In a recent Arabic-language article by Iraqi Patriarch of Babylon of the Chaldeans Cardinal Louis Raphaël Sako posted on website chaldeanpatriarchate.com, he sheds light on the situation of Christian Iraqis during the past 20 years.
He says that “over the past 20 years, Christians have suffered a lot because they are not protected even though they are the indigenous people of the country. They have become a weak link due to sectarian conflicts, fundamentalist terrorist organizations such as Al Qaeda, ISIS, as well as unruly militias and mafias, in addition to the prevailing discrimination in jobs, personal status law, and the forced conversion of minors which prompted them to emigrate and led to the shocking decline in their numbers.”

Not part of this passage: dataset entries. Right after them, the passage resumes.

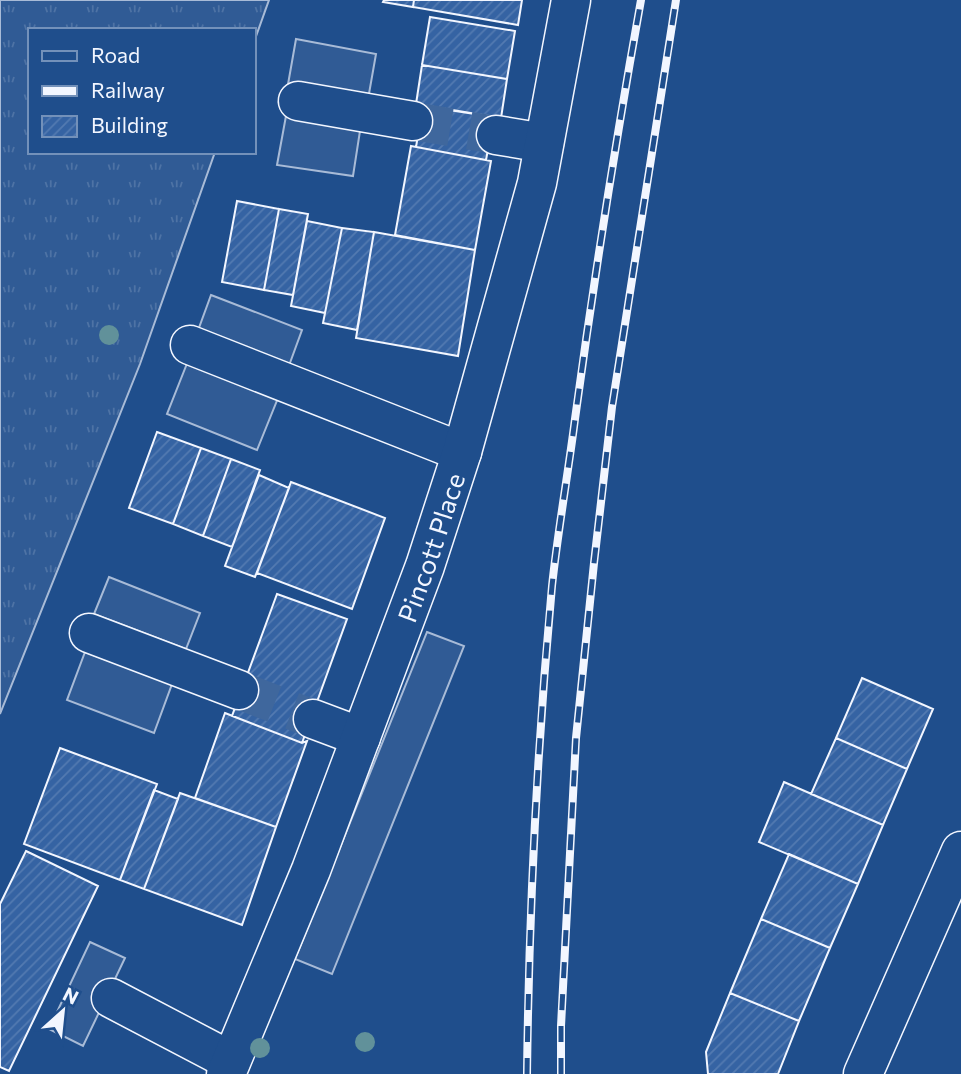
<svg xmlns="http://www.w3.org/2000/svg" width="961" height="1074" font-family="Commissioner,sans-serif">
  <defs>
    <pattern id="grass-tufts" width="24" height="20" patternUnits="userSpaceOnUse" patternTransform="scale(1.75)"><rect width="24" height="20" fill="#305b95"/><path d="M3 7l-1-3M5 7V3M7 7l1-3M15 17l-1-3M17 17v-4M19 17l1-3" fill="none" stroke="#4e73a5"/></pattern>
    <pattern id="building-hatch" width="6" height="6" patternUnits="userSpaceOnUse" patternTransform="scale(1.75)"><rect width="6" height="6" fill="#3563a3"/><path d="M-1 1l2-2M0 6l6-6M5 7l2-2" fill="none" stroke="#537ab1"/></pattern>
  </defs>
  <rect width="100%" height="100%" fill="#1f4e8c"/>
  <path fill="url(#grass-tufts)" stroke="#a8bbd7" stroke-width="2" d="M 0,0 L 269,0 L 254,42 L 254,30 L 30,30 L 30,152 L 215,152 L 140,364 L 0,714 Z"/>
  <path fill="#305b95" stroke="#a8bbd7" stroke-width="2" d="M 296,39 L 376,54 L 367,105 L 287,90 Z
    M 288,105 L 362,118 L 353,176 L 277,165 Z
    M 211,295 L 302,330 L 287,371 L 196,336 Z
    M 188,361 L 278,398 L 257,450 L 167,414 Z
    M 109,577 L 200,613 L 186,649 L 94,614 Z
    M 427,632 L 464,646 L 332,974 L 295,959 Z
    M 85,652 L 172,684 L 154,733 L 67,700 Z
    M 90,942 L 125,958 L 83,1046 L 49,1029 Z"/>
  <path fill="url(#building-hatch)" stroke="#f2f6ff" stroke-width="2" d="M 384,0 L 414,0 L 413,7 L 383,2 Z
    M 414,0 L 522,0 L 518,25 L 413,7 Z
    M 430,17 L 515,31 L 507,79 L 422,65 Z
    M 422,65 L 507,79 L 501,118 L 416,104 Z
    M 423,106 L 494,117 L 486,160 L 416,147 Z
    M 411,146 L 491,161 L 475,250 L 395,235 Z
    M 237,201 L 279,209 L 264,290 L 222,282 Z
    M 279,209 L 308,214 L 293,295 L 264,290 Z
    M 307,221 L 342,228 L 325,313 L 291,306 Z
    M 342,228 L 374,232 L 357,330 L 323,323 Z
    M 374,232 L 475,250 L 458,356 L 356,338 Z
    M 157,432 L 201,448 L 173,524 L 129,508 Z
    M 201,448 L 231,459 L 203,536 L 173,524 Z
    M 231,459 L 260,470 L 232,547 L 203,536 Z
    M 259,475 L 289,488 L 255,577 L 225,566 Z
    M 291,482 L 385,518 L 352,609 L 257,573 Z
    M 277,594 L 347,619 L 302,743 L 232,716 Z
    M 862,678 L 933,709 L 907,769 L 836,738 Z
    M 225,713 L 302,743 L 307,741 L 276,827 L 195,798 Z
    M 836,738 L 907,769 L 883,825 L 811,794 Z
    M 60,748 L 157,784 L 120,880 L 24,844 Z
    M 784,782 L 883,825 L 858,884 L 759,842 Z
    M 154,790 L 178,799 L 144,889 L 120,880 Z
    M 180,793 L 276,827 L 242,925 L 144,889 Z
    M 26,851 L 98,886 L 9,1071 L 0,1067 L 0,904 Z
    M 789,854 L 858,884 L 830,948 L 761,919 Z
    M 761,919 L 830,948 L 799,1021 L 730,993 Z
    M 730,993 L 799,1021 L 778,1074 L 708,1074 L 706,1052 Z"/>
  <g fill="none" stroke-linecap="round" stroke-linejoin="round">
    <path stroke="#3f679d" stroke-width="38" stroke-dasharray="38 19" stroke-linecap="butt" d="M 413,121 L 496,135
      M 239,690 L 313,719"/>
    <g stroke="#f2f6ff" stroke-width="41">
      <g id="minor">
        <path d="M 298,101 L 413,121"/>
        <path d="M 496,135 L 544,143"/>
        <path d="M 190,345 L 462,452"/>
        <path d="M 89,633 L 239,690"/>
        <path d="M 313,719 L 361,737"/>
        <path d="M 111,998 L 231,1061"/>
        <path id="s1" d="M 226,1074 L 311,870 L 425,566 L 462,452 L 537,183 L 571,0"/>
        <path d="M 863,1074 L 961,851"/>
      </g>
    </g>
    <use href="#minor" stroke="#1f4e8c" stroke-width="38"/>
    <g stroke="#f2f6ff" stroke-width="8">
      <path id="rail" d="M 527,1074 C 529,911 537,748 552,586 C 558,530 568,474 575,419 C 594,279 616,139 641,0
        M 561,1074 L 561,1026 L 576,738 L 594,563 L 612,407 L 676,0"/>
    </g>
    <use href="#rail" stroke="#1f4e8c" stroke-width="5" stroke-dasharray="16" stroke-linecap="butt"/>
  </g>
  <g fill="#61919a">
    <circle cx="109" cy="335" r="10"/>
    <circle cx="365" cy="1042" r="10"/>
    <circle cx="260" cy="1048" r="10"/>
  </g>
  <g text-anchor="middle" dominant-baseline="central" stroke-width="5" stroke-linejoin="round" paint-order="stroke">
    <g font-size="26" fill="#f2f6ff" stroke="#1f4e8c">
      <text stroke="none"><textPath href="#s1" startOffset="565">Pincott Place</textPath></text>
    </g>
  </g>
  <rect x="28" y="28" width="228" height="126" fill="#1f4e8c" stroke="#7391ba" stroke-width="2"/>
  <rect x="42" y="51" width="35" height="10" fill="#1f4e8c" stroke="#7391ba" stroke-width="2"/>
  <text x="91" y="63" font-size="21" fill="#f2f6ff">Road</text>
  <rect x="42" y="86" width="35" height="10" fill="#f2f6ff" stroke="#7391ba" stroke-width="2"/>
  <text x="91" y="98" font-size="21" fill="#f2f6ff">Railway</text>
  <rect x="42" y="116" width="35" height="21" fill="url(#building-hatch)" stroke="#7391ba" stroke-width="2"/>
  <text x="91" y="133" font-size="21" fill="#f2f6ff">Building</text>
  <g transform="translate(63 1011) rotate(27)" stroke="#1f4e8c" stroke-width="5" paint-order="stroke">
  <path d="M0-5L12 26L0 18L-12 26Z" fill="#f2f6ff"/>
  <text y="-10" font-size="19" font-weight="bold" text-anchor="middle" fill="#f2f6ff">N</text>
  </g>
</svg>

Referring to the security situation, Cardinal Sako says, “Their churches were targeted, namely the Church of Our Lady of Deliverance while 80 other churches and monasteries were targeted. A number of clergymen were kidnapped and killed, at a time when the organized displacement of Christians in Mosul and the towns of the Nineveh Plain was under way in 2014. Furthermore, houses were stripped of furniture by ISIS militants, as orchestrated terror overwhelmed people in order to take control of their houses and properties and sell them at low prices.”
On the political situation of Christians in Iraq, Cardinal Sako says, “The quota allocated to them in the Iraqi Parliament was seized by a particular party claiming to be Christian, but it strived to confiscate their will and contain them. The recent fierce attack on the head of the Chaldean Church, which is the largest church in Iraq, is only a continuation of the plan to empty Iraq of Christians and wipe out their civilization.”

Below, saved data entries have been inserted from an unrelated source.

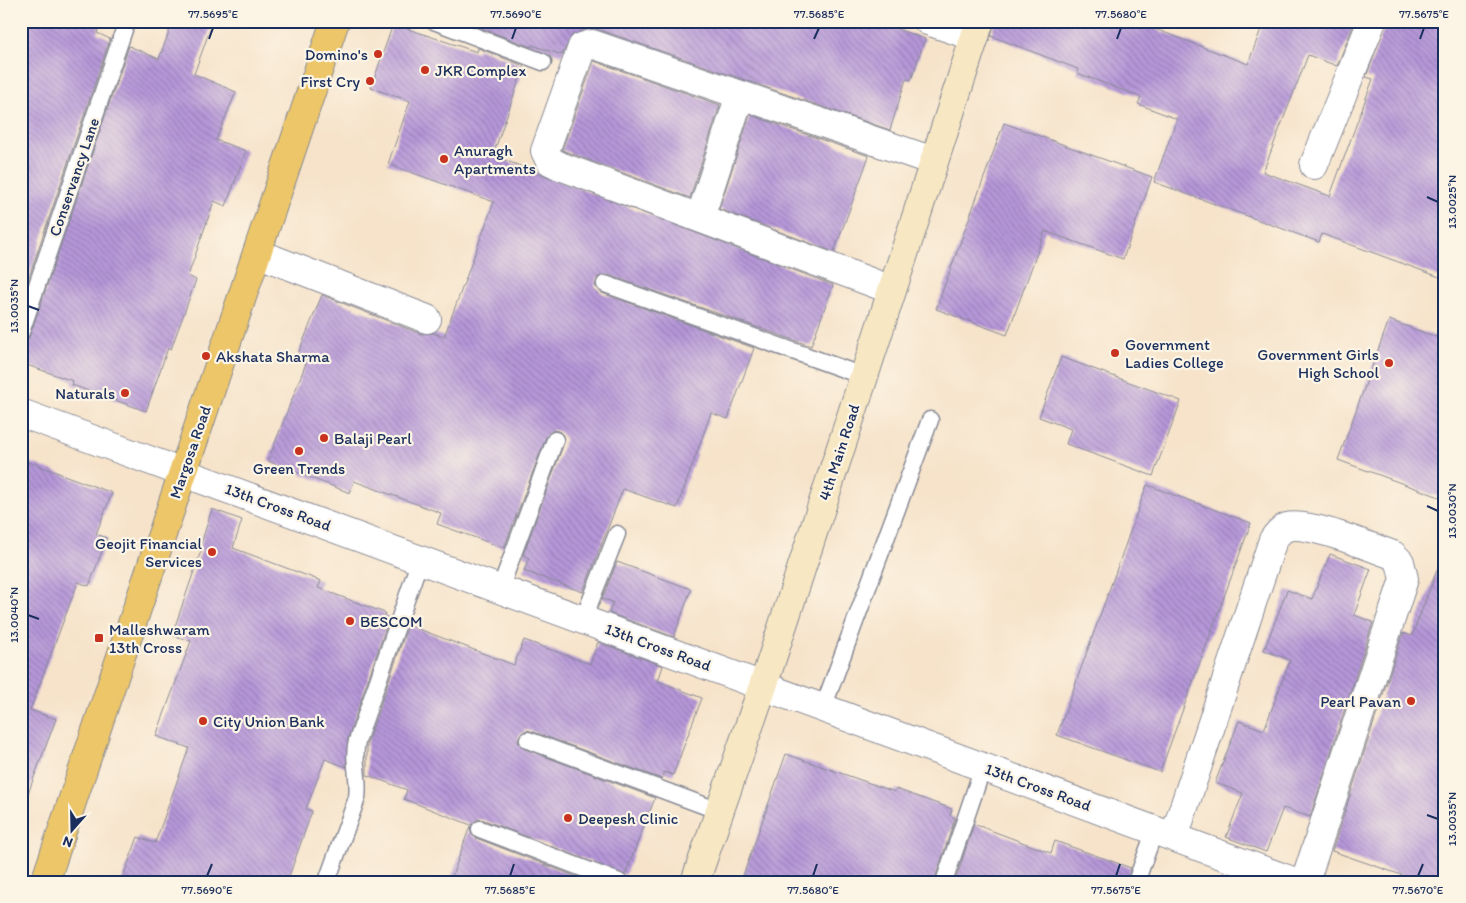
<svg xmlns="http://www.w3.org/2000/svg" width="1466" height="903" font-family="Itim,sans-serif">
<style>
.building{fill:url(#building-back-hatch)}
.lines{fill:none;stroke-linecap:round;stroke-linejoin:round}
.lane-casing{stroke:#888994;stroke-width:19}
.street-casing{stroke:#888994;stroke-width:30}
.secondary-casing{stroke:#888994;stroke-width:30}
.primary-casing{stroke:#888994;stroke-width:30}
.lane{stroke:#fff;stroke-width:16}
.street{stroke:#fff;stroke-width:28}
.secondary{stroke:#f7e8c3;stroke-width:28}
.primary{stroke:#ecc669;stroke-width:28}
.ticks{fill:none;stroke:#1b2f5e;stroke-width:2}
.poi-dot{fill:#c8321e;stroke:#fcf5e5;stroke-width:2}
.labels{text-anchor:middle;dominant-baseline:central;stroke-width:4.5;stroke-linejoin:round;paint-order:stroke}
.poi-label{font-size:16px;fill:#1b2f5e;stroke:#fcf5e5;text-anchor:start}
.street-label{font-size:16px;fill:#1b2f5e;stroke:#fcf5e5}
.neatline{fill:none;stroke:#1b2f5e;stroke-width:2}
.ticks-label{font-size:12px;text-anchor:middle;fill:#1b2f5e}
</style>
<defs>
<pattern id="building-back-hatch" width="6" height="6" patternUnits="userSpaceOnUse" patternTransform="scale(1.25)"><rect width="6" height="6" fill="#b697d9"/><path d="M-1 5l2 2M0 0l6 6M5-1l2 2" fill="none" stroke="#937cb3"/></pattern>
</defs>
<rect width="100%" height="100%" fill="#fcf5e5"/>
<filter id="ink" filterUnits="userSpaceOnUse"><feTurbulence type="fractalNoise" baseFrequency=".02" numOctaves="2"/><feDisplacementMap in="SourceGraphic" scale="10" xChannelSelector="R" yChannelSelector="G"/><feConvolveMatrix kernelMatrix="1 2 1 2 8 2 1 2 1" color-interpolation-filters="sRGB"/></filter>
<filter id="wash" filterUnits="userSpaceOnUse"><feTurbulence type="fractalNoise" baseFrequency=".0096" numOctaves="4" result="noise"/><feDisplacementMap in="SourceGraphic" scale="20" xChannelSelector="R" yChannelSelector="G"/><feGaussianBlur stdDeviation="1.12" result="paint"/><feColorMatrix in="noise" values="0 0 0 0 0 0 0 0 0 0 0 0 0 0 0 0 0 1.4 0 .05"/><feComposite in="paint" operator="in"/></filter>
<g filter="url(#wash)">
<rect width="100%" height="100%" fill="#f6e3ca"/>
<g id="blocks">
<path class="building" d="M 21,21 L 101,21 L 97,33 L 110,39 L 21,300 Z
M 173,21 L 213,21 L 194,74 L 236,92 L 216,140 L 246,151 L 226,206 L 214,201 L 188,276 L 196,280 L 171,349 L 168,348 L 146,411 L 72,385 L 73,381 L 21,363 L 21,342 L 27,340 L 30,335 L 129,46 L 159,59 Z
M 478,21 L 875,21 L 925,39 L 911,80 L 906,79 L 890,130 L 597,29 L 588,29 L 572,35 L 562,55 L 532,45 L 531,47 L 484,29 L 477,26 Z
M 995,21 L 1158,21 L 1155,29 L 1248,64 L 1264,21 L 1355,21 L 1337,66 L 1308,55 L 1263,172 L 1330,196 L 1373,79 L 1366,77 L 1387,21 L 1445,21 L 1445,279 L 1322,234 L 1319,242 L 1154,182 L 1177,119 L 1138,104 L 1141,97 L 1077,73 L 1078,69 L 991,36 Z
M 393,24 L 477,52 L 478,48 L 524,66 L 494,152 L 500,154 L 499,158 L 833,285 L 811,346 L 608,275 L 598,277 L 595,286 L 602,293 L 754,348 L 728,419 L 711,413 L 677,508 L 623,489 L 583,592 L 524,571 L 529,558 L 523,555 L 564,443 L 565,438 L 559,431 L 553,430 L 546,437 L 504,548 L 437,524 L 441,513 L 354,481 L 350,493 L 268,461 L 308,358 L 298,354 L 322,295 L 421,334 L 433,333 L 444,337 L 494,202 L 388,164 L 410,101 L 371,88 Z
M 594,61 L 720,105 L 690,198 L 562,150 Z
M 750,115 L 869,156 L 834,252 L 719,209 Z
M 1004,123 L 1152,177 L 1123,259 L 1045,231 L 1007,335 L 936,309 Z
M 1389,320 L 1445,340 L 1445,499 L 1338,460 Z
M 1061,357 L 1181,401 L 1153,476 L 1066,444 L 1071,429 L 1039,417 Z
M 21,459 L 112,493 L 96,534 L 107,538 L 89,586 L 78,582 L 30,710 L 56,719 L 24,804 L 21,803 Z
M 1147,485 L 1251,523 L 1160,772 L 1057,735 Z
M 212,509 L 242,520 L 233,548 L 321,581 L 318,588 L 385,613 L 384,616 L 389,618 L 348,738 L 346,767 L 325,759 L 306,809 L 312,811 L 287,882 L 121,882 L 138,837 L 155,843 L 189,748 L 156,736 L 191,641 L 172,635 L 202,548 L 200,547 Z
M 1330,554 L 1371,569 L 1354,615 L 1373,622 L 1310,817 L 1283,808 L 1266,852 L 1226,837 L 1243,793 L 1215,783 L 1239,721 L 1264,730 L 1290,660 L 1264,650 L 1287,590 L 1312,599 Z
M 1442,557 L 1445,557 L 1445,882 L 1422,882 L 1332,851 L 1403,633 L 1412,636 Z
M 617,562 L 691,589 L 674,637 L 609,613 L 613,602 L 602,599 Z
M 408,625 L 514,665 L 524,640 L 590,664 L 598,642 L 663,666 L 658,681 L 702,698 L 673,775 L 664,772 L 662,779 L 531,731 L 526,730 L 519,736 L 518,742 L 525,749 L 655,798 L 625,875 L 484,820 L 478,819 L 471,825 L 404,799 L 407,790 L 367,775 L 367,744 Z
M 786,754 L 895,792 L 896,789 L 952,809 L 950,816 L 955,818 L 934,882 L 759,882 L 743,876 Z
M 974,824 L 1051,853 L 1055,841 L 1131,868 L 1126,882 L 955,882 Z
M 470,826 L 472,835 L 476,838 L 590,882 L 450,882 Z"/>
</g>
</g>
<g filter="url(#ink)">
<use href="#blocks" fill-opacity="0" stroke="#888994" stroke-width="1"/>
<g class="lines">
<g class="lane-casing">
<path id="lane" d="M 434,21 L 543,62
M 605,284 L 863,376
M 21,332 L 127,21
M 500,589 L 555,440
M 583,620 L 617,534
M 823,708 L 930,420
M 528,740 L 719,811
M 480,829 L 619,882
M 327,881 L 357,798 C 360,778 352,760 357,741 L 420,560
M 944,882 L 983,767
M 1136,882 L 1155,830"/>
</g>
<g class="street-casing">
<path id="street" d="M 928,21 L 975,37
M 1314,165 L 1372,21
M 700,218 L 740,95
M 257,253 L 427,319
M 892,290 L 560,166 L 550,161 L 545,151 L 582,47 L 592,44 L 933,161
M 21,413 L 1295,882
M 1174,837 L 1273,540 C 1277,534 1281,529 1287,527 C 1309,521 1370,547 1393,555 L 1400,562 L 1404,579 L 1305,882"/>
</g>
<g class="secondary-casing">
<path id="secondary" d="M 695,882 L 763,686 L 980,21"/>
</g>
<g class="primary-casing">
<path id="primary" d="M 45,882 L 335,21"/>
</g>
<use href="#lane" class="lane"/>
<use href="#street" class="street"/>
<use href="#secondary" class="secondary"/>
<use href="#primary" class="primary"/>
</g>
</g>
<path class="ticks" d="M 209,39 L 213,28M 512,39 L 516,28M 814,39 L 819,28M 1117,39 L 1121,28M 1420,39 L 1424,28M 1427,197 L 1438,202M 28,306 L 39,310M 1427,506 L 1438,511M 28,615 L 39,619M 1427,815 L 1438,819M 207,876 L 212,864M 510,876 L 514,864M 813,876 L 817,864M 1116,876 L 1120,864M 1418,876 L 1423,864"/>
<g class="poi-dot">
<circle cx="378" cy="54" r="5"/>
<circle cx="425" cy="70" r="5"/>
<circle cx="370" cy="81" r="5"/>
<circle cx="444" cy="159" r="5"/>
<circle cx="1115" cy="353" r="5"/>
<circle cx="206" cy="356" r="5"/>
<circle cx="1389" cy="363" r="5"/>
<circle cx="125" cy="393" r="5"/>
<circle cx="324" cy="438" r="5"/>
<circle cx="299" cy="451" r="5"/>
<circle cx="212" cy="552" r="5"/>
<circle cx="350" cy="621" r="5"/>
<rect x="94" y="633" width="10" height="10" rx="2.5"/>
<circle cx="1411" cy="701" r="5"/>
<circle cx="203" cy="721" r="5"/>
<circle cx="568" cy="818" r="5"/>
</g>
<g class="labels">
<g class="poi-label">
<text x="368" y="54" text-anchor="end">Domino's</text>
<text x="435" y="70">JKR Complex</text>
<text x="360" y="81" text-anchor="end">First Cry</text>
<text x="454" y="150">Anuragh<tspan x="454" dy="18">Apartments</tspan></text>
<text x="1125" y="344">Government<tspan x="1125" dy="18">Ladies College</tspan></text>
<text x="1379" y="354" text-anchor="end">Government Girls<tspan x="1379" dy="18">High School</tspan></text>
<text x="216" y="356">Akshata Sharma</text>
<text x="115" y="393" text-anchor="end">Naturals</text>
<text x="334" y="438">Balaji Pearl</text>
<text x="299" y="468" text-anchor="middle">Green Trends</text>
<text x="202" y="543" text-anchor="end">Geojit Financial<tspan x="202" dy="18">Services</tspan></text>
<text x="360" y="621">BESCOM</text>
<text x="109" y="629">Malleshwaram<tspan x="109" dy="18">13th Cross</tspan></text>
<text x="1401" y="701" text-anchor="end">Pearl Pavan</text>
<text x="213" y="721">City Union Bank</text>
<text x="578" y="818">Deepesh Clinic</text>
</g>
<g class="street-label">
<text transform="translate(74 177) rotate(-71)">Conservancy Lane</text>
<text transform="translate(190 452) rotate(-71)">Margosa Road</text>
<text transform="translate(839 452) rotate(-72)">4th Main Road</text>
<text transform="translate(278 507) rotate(20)">13th Cross Road</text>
<text transform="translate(658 647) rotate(20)">13th Cross Road</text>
<text transform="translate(1038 787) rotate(20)">13th Cross Road</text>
</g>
</g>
<rect width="1466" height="903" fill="none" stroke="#fcf5e5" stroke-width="55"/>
<g transform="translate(72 830) rotate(200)" stroke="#fcf5e5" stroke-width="4" paint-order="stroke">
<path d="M0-4L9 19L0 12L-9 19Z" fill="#1b2f5e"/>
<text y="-8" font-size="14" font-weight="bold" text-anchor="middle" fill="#1b2f5e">N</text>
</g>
<rect x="28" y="28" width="1410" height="848" class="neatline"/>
<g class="ticks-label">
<text x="213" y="18">77.5695°E</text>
<text x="516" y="18">77.5690°E</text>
<text x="819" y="18">77.5685°E</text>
<text x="1121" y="18">77.5680°E</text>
<text x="1424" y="18">77.5675°E</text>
<text transform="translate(1452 202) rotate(-90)" y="4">13.0025°N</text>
<text transform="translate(14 306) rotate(-90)" y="4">13.0035°N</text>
<text transform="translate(1452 511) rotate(-90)" y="4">13.0030°N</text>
<text transform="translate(14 615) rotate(-90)" y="4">13.0040°N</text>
<text transform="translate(1452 819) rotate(-90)" y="4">13.0035°N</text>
<text x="207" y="894">77.5690°E</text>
<text x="510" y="894">77.5685°E</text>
<text x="813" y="894">77.5680°E</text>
<text x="1116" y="894">77.5675°E</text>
<text x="1418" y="894">77.5670°E</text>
</g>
</svg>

Cordial Sako regrets that the successive governments did not do justice to them as their marginalization, exclusion continued, and the emigration of emigration continued.
He presents proposals to be forwarded to the government which calls for “holding a conference with the participation of senior clerics, specialists, academics and independent politicians to study demands relevant to a comprehensive documentation of what happened to Christians during the past 20years; providing ironclad measures to protect their regions by the Federal Police in cooperation with the residents of the towns; recovering the looted property and providing financial compensation; allocating part of the budget to Christians and other minorities; creating an environment conducive for the return of at least emigrants staying in neighboring countries; in addition to implementing a job arrangement by which when a Christian leaves a job, it is effectively replaced by another Christian.”
Cardinal Sako concludes his article by stating that “if the government does not provide a response, then there is an option of resorting to international human rights forums.”